A Carnevale ogni scherzo vale? Fino a un certo punto se il cattivo gusto supera il limite. E in questa vicenda, il confine l’ha segnato la gente comune. Il fatto: un’azienda inglese ha messo in vendita su Amazon il travestimento del piccolo profugo. L’abbiamo visto di persona, quasi casualmente, collegandoci nei giorni scorsi. Un costume che dà l’idea di quanto i bambini siano vittime, anche quando non muoiono sulla spiaggia come il piccolo Aylan. Questi vestiti ripropongono l’immagine stereotipata del profugo che viene dal passato, degli sfollati al tempo della seconda guerra mondiale o dei migranti che andavano a cercare l’America. Quindi, abiti più grandi di diverse taglie e valigie di cartone.

Sulla versione italiana di Amazon, la vendita a 24 euro dei vestiti da profugo è durata poco. Gli utenti hanno avuto un sussulto di sensibilità e in pochi minuti hanno prodotto una tonnellata di commenti con cui rispedivano al mittente la proposta di acquisto.

Scrive Leonora: “Questa è una cosa vergognosa, ciò che pubblicate, voi non sapete manco cosa passano o cosa vuol dire essere profugo e scappare da una guerra“. Rilancia Federico: “Costume da profugo? Ma come si fa a vendere un articolo del genere con il tag profugo? Andate a farvi un giro tra i veri profughi così vi rendete conto della vostra stupidità“. E aggiunge Valentina: “Vi rendete conto veramente di cosa state vendendo?! Cosa si insegna ai bambini di oggi che poi saranno gli adulti di domani!“.

Inevitabile, anche per la pessima pubblicità, la rimozione dell’articolo. Il punto è però un altro: la banalità del male. Non c’è più nulla di riprovevole nel gridare al mattino al semaforo “muto, zingaro di merda!” a un automobilista che ha strombazzato con il clacson appena è scattato il verde. Così come dare dell’ebreo schifoso a un vecchio che ci ha soffiato il parcheggio. Dare del negro a Balotelli o definire quattro lesbiche le calciatrici italiane – come spiega bene Matteo Saudino, docente di storia e filosofia – non è discriminazione, rientra nei modi di dire un po’ scollacciati di noi italiani sempre e comunque brava gente.
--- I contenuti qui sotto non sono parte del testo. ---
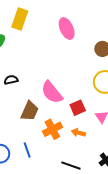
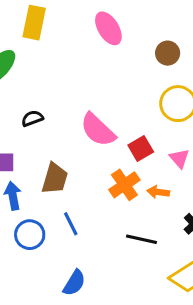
brown trapezoid: (30, 111) -> (55, 179), moved
orange cross: (52, 129) -> (124, 185), moved
orange arrow: (78, 133) -> (158, 192), moved

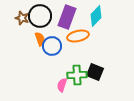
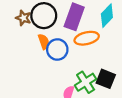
green cross: (77, 75) -> (86, 82), turned -30

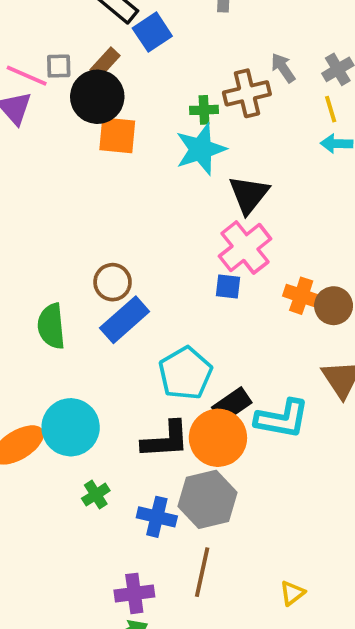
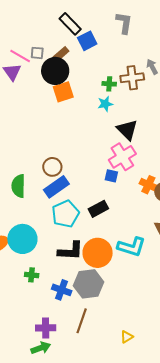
orange square: (117, 135) -> (63, 92), turned -30
cyan star: (201, 149) -> (105, 104), size x0.6
black triangle: (249, 194) -> (127, 130), turned -30
cyan pentagon: (185, 373) -> (65, 214), moved
black rectangle: (232, 405) -> (98, 209), moved
green cross: (96, 495) -> (32, 275), turned 32

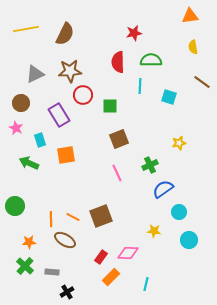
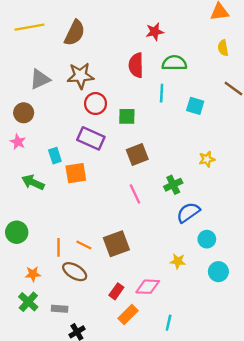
purple rectangle: (59, 115) -> (91, 138), moved, turned -35
cyan rectangle: (40, 140) -> (55, 156), moved

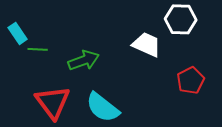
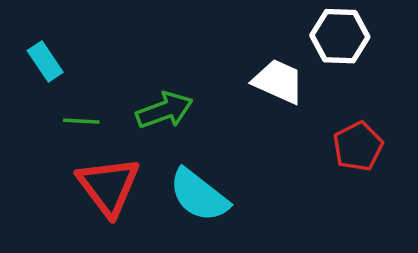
green line: (38, 49) -> (81, 121), moved

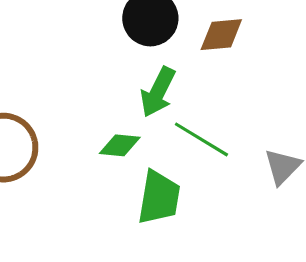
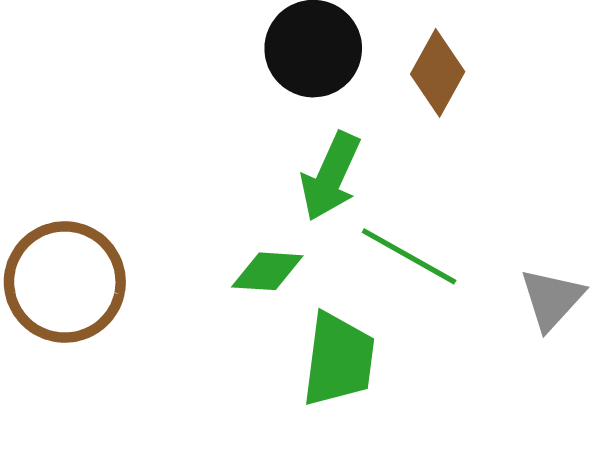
brown diamond: (221, 35) -> (438, 73), turned -54

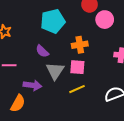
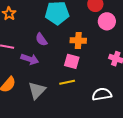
gray triangle: (55, 71) -> (37, 90), moved
purple arrow: (32, 85) -> (30, 59), moved

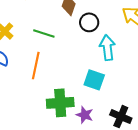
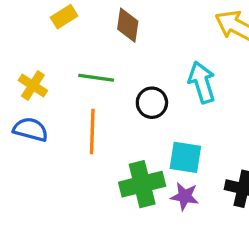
black circle: (89, 22) -> (152, 103), moved
cyan square: (94, 80) -> (185, 157), moved

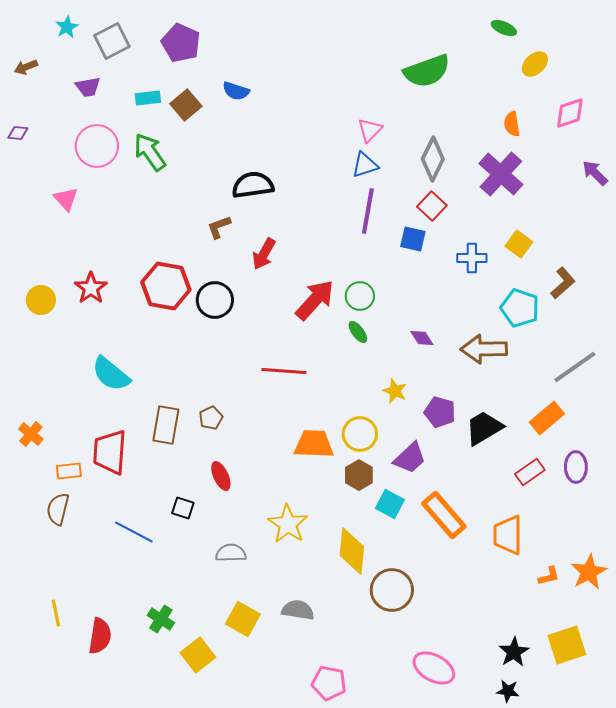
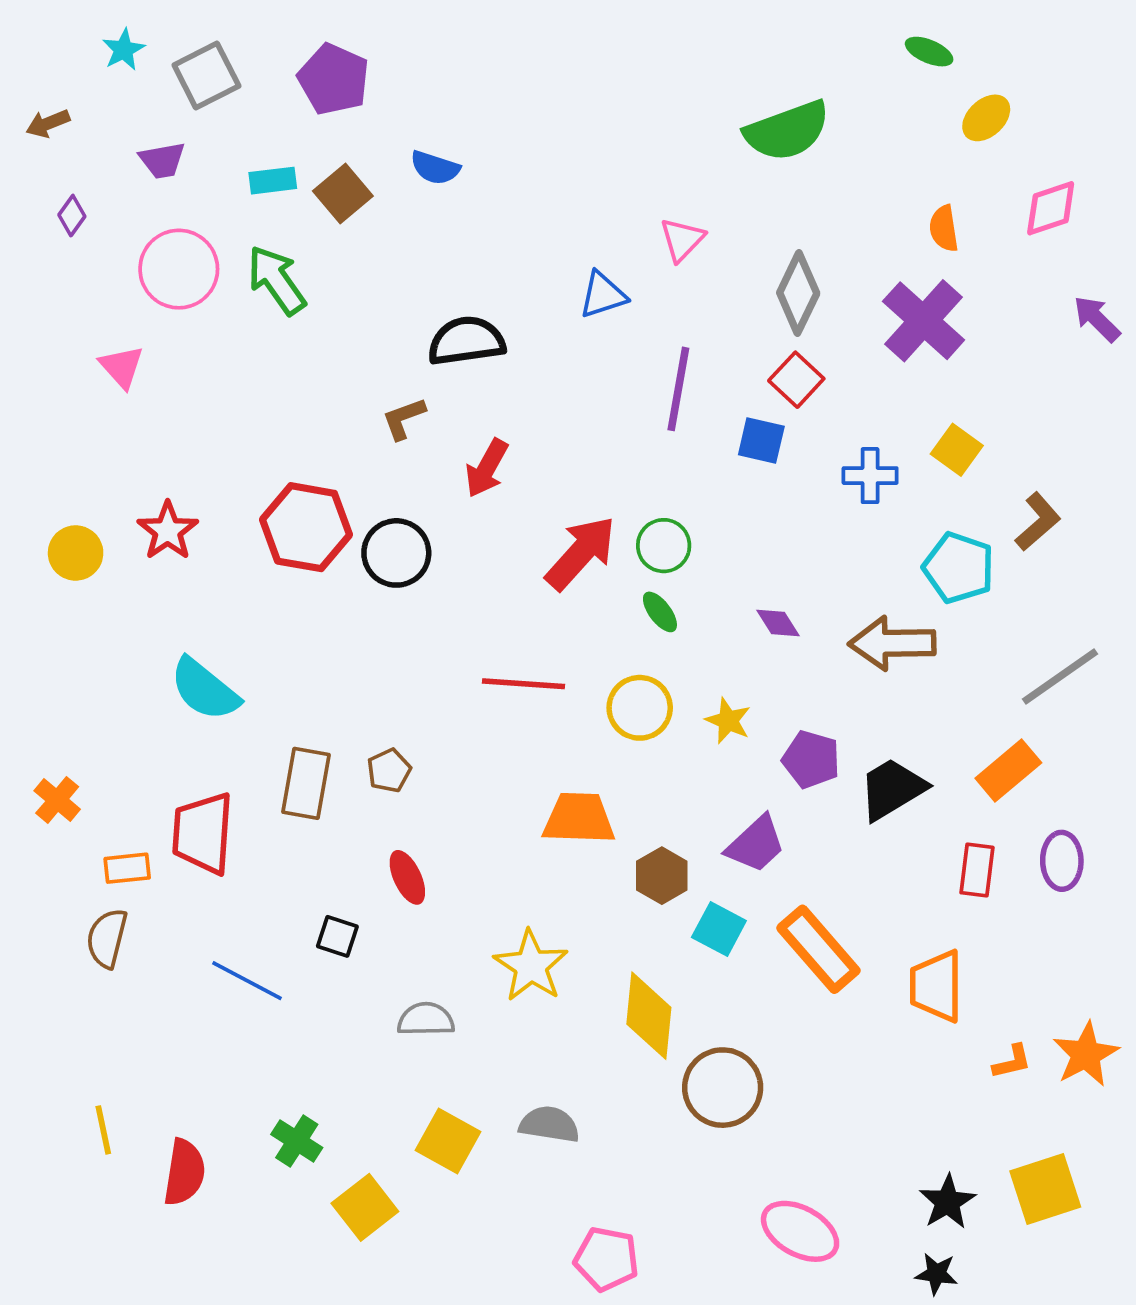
purple diamond: (18, 133) -> (72, 216), moved, turned -60
blue triangle: (365, 165) -> (603, 295), moved
yellow circle: (360, 434) -> (640, 708), moved
red rectangle: (530, 472) -> (977, 870), turned -48

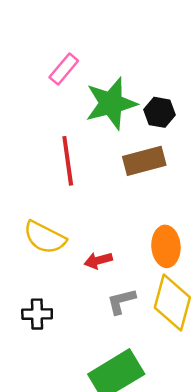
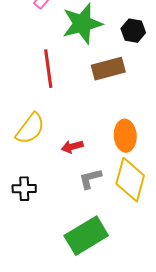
black hexagon: (160, 112) -> (133, 31), moved
yellow semicircle: (45, 237) -> (30, 129), turned -80

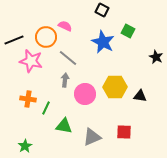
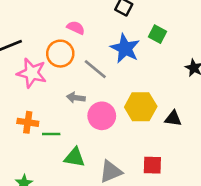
orange circle: (46, 37) -> (60, 54), moved
gray line: (68, 58) -> (95, 69), moved
gray arrow: (65, 80) -> (76, 98), turned -88
green line: (46, 108) -> (51, 134), turned 64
Il nostro linguaggio nasconde la normalità della discriminazione e la banalità della violenza razziale. Si dice, si fa, è così, non esageriamo, si è sempre detto, si è sempre fatto, sono solo parole. Come se a progredire dovesse essere solo la tecnologia e non il nostro grado di civiltà e di convivenza. Da Tavecchio a Sarri, da De Rossi a Sacchi, dal bar al tram, dalla scuola allo stadio, dagli uffici al mercato, con una soluzione di continuità disarmante, siamo sempre pronti a banalizzare e a legittimare gli istinti più violenti e le frasi più feroci. Sui social network si moltiplicano gli inviti giocosi a bruciare gli zingare e si brinda ai barconi che affondano. Così con leggerezza e banalità. Con gratuita cattiveria, offendiamo e insultiamo usando quotidianamente parole che rimandano a popoli e minoranze che hanno subito, per secoli, violenze, persecuzioni, stermini e discriminazioni quasi sempre ad opera della nostra razionale, bianca, cristiana, civiltà occidentale.